As we awaken to spiritual life, this realisation can come as a real shock. This is especially so if we have placed a lot of emphasis on outer religious activity as something essential for a spiritual life. This phase of the process of awakening, that of “a state of exteriors”, is designed to place the things that make up our outer sensual and corporeal life and the exterior images and concepts we have formed from them, into their proper perspective in relation to what is more internal.

We now arrive at a point in the awakening process that corresponds to the experience in the spiritual world when good spirits examine the new arrivals to determine their nature.  Good spirits are those that do the examining in order bring about a state of self-awareness.  They do this through the removal of any deceptive reliance on merit that is associated with exterior moral and civil behaviour or external religious practices.

Such, however, are explored by good spirits to discover what they are, and this in various ways; since in this the first state the evil equally with the good utter truths and do good acts (HH 496).
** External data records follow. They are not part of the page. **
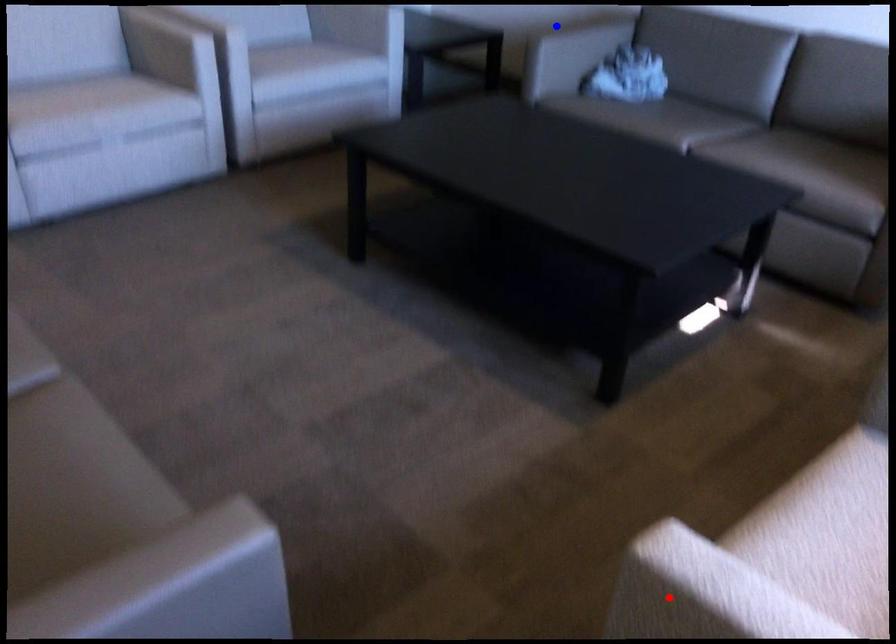
Question: Which of the two points in the image is closer to the camera?

Choices:
 (A) Blue point is closer.
 (B) Red point is closer.

Answer: (B)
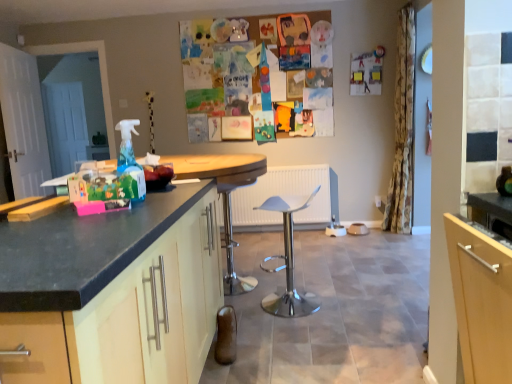
Question: Is floral fabric curtain at right located within matte wood cabinet at left?

Choices:
 (A) no
 (B) yes

Answer: (A)

Question: Can you see matte wood cabinet at left touching floral fabric curtain at right?

Choices:
 (A) yes
 (B) no

Answer: (B)

Question: Is matte wood cabinet at left shorter than floral fabric curtain at right?

Choices:
 (A) no
 (B) yes

Answer: (B)

Question: Does matte wood cabinet at left have a greater height compared to floral fabric curtain at right?

Choices:
 (A) yes
 (B) no

Answer: (B)

Question: Can you confirm if matte wood cabinet at left is positioned to the right of floral fabric curtain at right?

Choices:
 (A) no
 (B) yes

Answer: (A)

Question: Can you confirm if matte wood cabinet at left is positioned to the left of floral fabric curtain at right?

Choices:
 (A) no
 (B) yes

Answer: (B)

Question: Is floral fabric curtain at right not inside matte wood cabinet at left?

Choices:
 (A) no
 (B) yes

Answer: (B)

Question: Is floral fabric curtain at right at the right side of matte wood cabinet at left?

Choices:
 (A) yes
 (B) no

Answer: (A)

Question: Does floral fabric curtain at right appear on the left side of matte wood cabinet at left?

Choices:
 (A) yes
 (B) no

Answer: (B)

Question: From the image's perspective, is floral fabric curtain at right above matte wood cabinet at left?

Choices:
 (A) yes
 (B) no

Answer: (A)

Question: Is floral fabric curtain at right touching matte wood cabinet at left?

Choices:
 (A) yes
 (B) no

Answer: (B)

Question: Does floral fabric curtain at right have a smaller size compared to matte wood cabinet at left?

Choices:
 (A) yes
 (B) no

Answer: (A)

Question: Can you confirm if matte wood cabinet at left is taller than white glossy swivel chair at center?

Choices:
 (A) yes
 (B) no

Answer: (A)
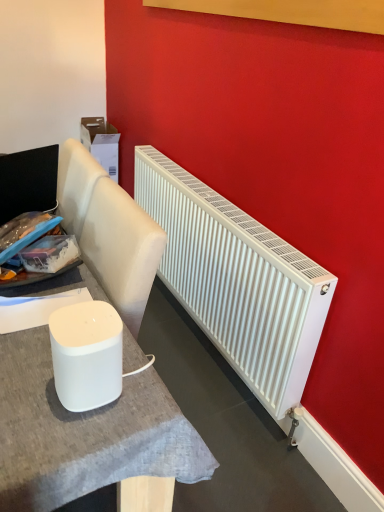
Image resolution: width=384 pixels, height=512 pixels. What are the coordinates of `vacant space to the right of white matte speaker at lower left` in the screenshot? It's located at (140, 399).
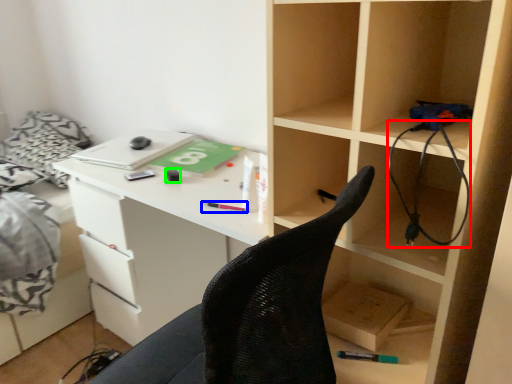
Question: Based on their relative distances, which object is nearer to wire (highlighted by a red box)? Choose from stationery (highlighted by a blue box) and stationery (highlighted by a green box).

Choices:
 (A) stationery
 (B) stationery

Answer: (A)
We are told that evil and good spirits can be distinguished from each other by what they attend to in conversation.  Their nature is also evident in that they consistently turn toward certain regions and, when left to themselves, they follow paths that lead to them.  This orientation reveals where their love lies and hence its quality.

… that the evil give eager attention to whatever is said about external things, and but little attention to what is said about internal things, which are the truths and goods of the church and of heaven. These they listen to, but not with attention and joy (HH 496).

Once we begin consciously engaging in the life that Logopraxis asks of us, we find that our work is to take truths from the Word and use these in the process of self-reflection to examine the quality of our mental life, with a view to shunning evils as sins against the Word and a life of repentance.  The good spirits that examine those in the spiritual world represent the process by which truths of Word within the human mind actively examine our thoughts and affections, as we make an effort to engage with them for this very purpose. It is these truths being worked into our lives that give us the ability to reflect on more interior concerns that belong to the life our mind. It is in this way that…

The Lord brings us out of that hellish freedom that is really slavery and into the heavenly freedom that is truly, inherently free. (DP 145)

The core work of this state of exteriors, involves the struggle to see that it is a focus on the inner life and not the outer that is primary in living the spiritual life. The level of difficulty in coming to appreciate this can’t be underestimated as the following quote shows…

And even when taught they fail to comprehend that thinking and willing are of any importance, but only speaking and acting.  (HH 495).